> [Materials provided]:
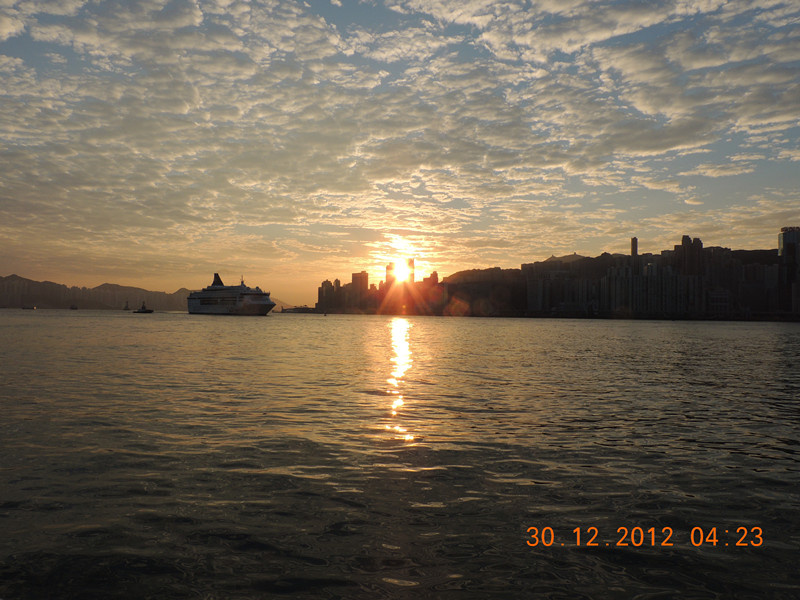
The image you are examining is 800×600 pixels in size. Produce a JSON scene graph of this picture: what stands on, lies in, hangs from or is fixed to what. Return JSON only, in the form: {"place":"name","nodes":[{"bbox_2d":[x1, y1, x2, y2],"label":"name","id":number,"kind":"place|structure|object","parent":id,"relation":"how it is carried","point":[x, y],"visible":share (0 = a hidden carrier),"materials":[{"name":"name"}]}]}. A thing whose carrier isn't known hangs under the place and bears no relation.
{"place":"outdoors","nodes":[
{"label":"outdoors","id":0,"kind":"place"},
{"bbox_2d":[0,274,187,309],"label":"mountain range","id":1,"kind":"structure","parent":0,"point":[28,281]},
{"bbox_2d":[317,279,338,309],"label":"building","id":2,"kind":"structure","parent":0,"point":[328,289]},
{"bbox_2d":[350,271,368,307],"label":"high-rise building","id":3,"kind":"structure","parent":0,"point":[353,274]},
{"bbox_2d":[0,0,798,303],"label":"sky","id":4,"kind":"structure","parent":0,"point":[2,26],"materials":[{"name":"blue"}]},
{"bbox_2d":[0,309,799,599],"label":"water","id":5,"kind":"structure","parent":0,"point":[262,325],"materials":[{"name":"liquid"}]},
{"bbox_2d":[21,304,36,309],"label":"boat","id":6,"kind":"object","parent":5,"relation":"on","point":[32,308],"visible":0.99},
{"bbox_2d":[69,304,78,309],"label":"boat","id":7,"kind":"object","parent":5,"relation":"on","point":[73,308],"visible":0.99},
{"bbox_2d":[123,300,129,309],"label":"boat","id":8,"kind":"object","parent":5,"relation":"on","point":[126,305],"visible":0.98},
{"bbox_2d":[134,302,153,313],"label":"boat","id":9,"kind":"object","parent":5,"relation":"on","point":[144,311],"visible":0.97,"materials":[{"name":"black metal"}]},
{"bbox_2d":[186,272,274,314],"label":"cruise ship","id":10,"kind":"object","parent":5,"relation":"on","point":[206,303],"visible":0.97,"materials":[{"name":"white metal"}]},
{"bbox_2d":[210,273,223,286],"label":"funnel","id":11,"kind":"object","parent":10,"relation":"on","point":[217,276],"visible":0.58,"materials":[{"name":"black metal"}]},
{"bbox_2d":[279,305,315,313],"label":"boat","id":12,"kind":"object","parent":5,"relation":"on","point":[298,308],"visible":0.85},
{"bbox_2d":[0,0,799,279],"label":"clouds","id":13,"kind":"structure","parent":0,"point":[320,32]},
{"bbox_2d":[385,258,415,283],"label":"skyscraper","id":14,"kind":"structure","parent":0,"point":[411,263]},
{"bbox_2d":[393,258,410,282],"label":"sun","id":15,"kind":"structure","parent":0,"point":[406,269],"materials":[{"name":"white"}]},
{"bbox_2d":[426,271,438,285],"label":"building","id":16,"kind":"structure","parent":0,"point":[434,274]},
{"bbox_2d":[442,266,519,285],"label":"hill","id":17,"kind":"structure","parent":0,"point":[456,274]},
{"bbox_2d":[315,231,799,319],"label":"city skyline","id":18,"kind":"structure","parent":0,"point":[747,268]},
{"bbox_2d":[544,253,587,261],"label":"hill","id":19,"kind":"structure","parent":0,"point":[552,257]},
{"bbox_2d":[630,237,638,257],"label":"tower","id":20,"kind":"structure","parent":0,"point":[633,241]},
{"bbox_2d":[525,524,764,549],"label":"date stamp","id":21,"kind":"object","parent":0,"point":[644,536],"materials":[{"name":"orange"}]},
{"bbox_2d":[675,235,702,274],"label":"skyscraper","id":22,"kind":"structure","parent":0,"point":[683,242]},
{"bbox_2d":[778,226,799,317],"label":"skyscraper","id":23,"kind":"structure","parent":0,"point":[784,242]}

> [Task prompt]:
Exact repetition of the data is needed, with no images retained.

> [Exercise output]:
The image you are examining is 800×600 pixels in size. Produce a JSON scene graph of this picture: what stands on, lies in, hangs from or is fixed to what. Return JSON only, in the form: {"place":"name","nodes":[{"bbox_2d":[x1, y1, x2, y2],"label":"name","id":number,"kind":"place|structure|object","parent":id,"relation":"how it is carried","point":[x, y],"visible":share (0 = a hidden carrier),"materials":[{"name":"name"}]}]}. A thing whose carrier isn't known hangs under the place and bears no relation.
{"place":"outdoors","nodes":[
{"label":"outdoors","id":0,"kind":"place"},
{"bbox_2d":[0,274,187,309],"label":"mountain range","id":1,"kind":"structure","parent":0,"point":[28,281]},
{"bbox_2d":[317,279,338,309],"label":"building","id":2,"kind":"structure","parent":0,"point":[328,289]},
{"bbox_2d":[350,271,368,307],"label":"high-rise building","id":3,"kind":"structure","parent":0,"point":[353,274]},
{"bbox_2d":[0,0,798,303],"label":"sky","id":4,"kind":"structure","parent":0,"point":[2,26],"materials":[{"name":"blue"}]},
{"bbox_2d":[0,309,799,599],"label":"water","id":5,"kind":"structure","parent":0,"point":[262,325],"materials":[{"name":"liquid"}]},
{"bbox_2d":[21,304,36,309],"label":"boat","id":6,"kind":"object","parent":5,"relation":"on","point":[32,308],"visible":0.99},
{"bbox_2d":[69,304,78,309],"label":"boat","id":7,"kind":"object","parent":5,"relation":"on","point":[73,308],"visible":0.99},
{"bbox_2d":[123,300,129,309],"label":"boat","id":8,"kind":"object","parent":5,"relation":"on","point":[126,305],"visible":0.98},
{"bbox_2d":[134,302,153,313],"label":"boat","id":9,"kind":"object","parent":5,"relation":"on","point":[144,311],"visible":0.97,"materials":[{"name":"black metal"}]},
{"bbox_2d":[186,272,274,314],"label":"cruise ship","id":10,"kind":"object","parent":5,"relation":"on","point":[206,303],"visible":0.97,"materials":[{"name":"white metal"}]},
{"bbox_2d":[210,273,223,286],"label":"funnel","id":11,"kind":"object","parent":10,"relation":"on","point":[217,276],"visible":0.58,"materials":[{"name":"black metal"}]},
{"bbox_2d":[279,305,315,313],"label":"boat","id":12,"kind":"object","parent":5,"relation":"on","point":[298,308],"visible":0.85},
{"bbox_2d":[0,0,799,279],"label":"clouds","id":13,"kind":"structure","parent":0,"point":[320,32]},
{"bbox_2d":[385,258,415,283],"label":"skyscraper","id":14,"kind":"structure","parent":0,"point":[411,263]},
{"bbox_2d":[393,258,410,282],"label":"sun","id":15,"kind":"structure","parent":0,"point":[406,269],"materials":[{"name":"white"}]},
{"bbox_2d":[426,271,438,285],"label":"building","id":16,"kind":"structure","parent":0,"point":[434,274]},
{"bbox_2d":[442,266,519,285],"label":"hill","id":17,"kind":"structure","parent":0,"point":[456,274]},
{"bbox_2d":[315,231,799,319],"label":"city skyline","id":18,"kind":"structure","parent":0,"point":[747,268]},
{"bbox_2d":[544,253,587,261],"label":"hill","id":19,"kind":"structure","parent":0,"point":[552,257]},
{"bbox_2d":[630,237,638,257],"label":"tower","id":20,"kind":"structure","parent":0,"point":[633,241]},
{"bbox_2d":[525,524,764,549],"label":"date stamp","id":21,"kind":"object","parent":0,"point":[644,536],"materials":[{"name":"orange"}]},
{"bbox_2d":[675,235,702,274],"label":"skyscraper","id":22,"kind":"structure","parent":0,"point":[683,242]},
{"bbox_2d":[778,226,799,317],"label":"skyscraper","id":23,"kind":"structure","parent":0,"point":[784,242]}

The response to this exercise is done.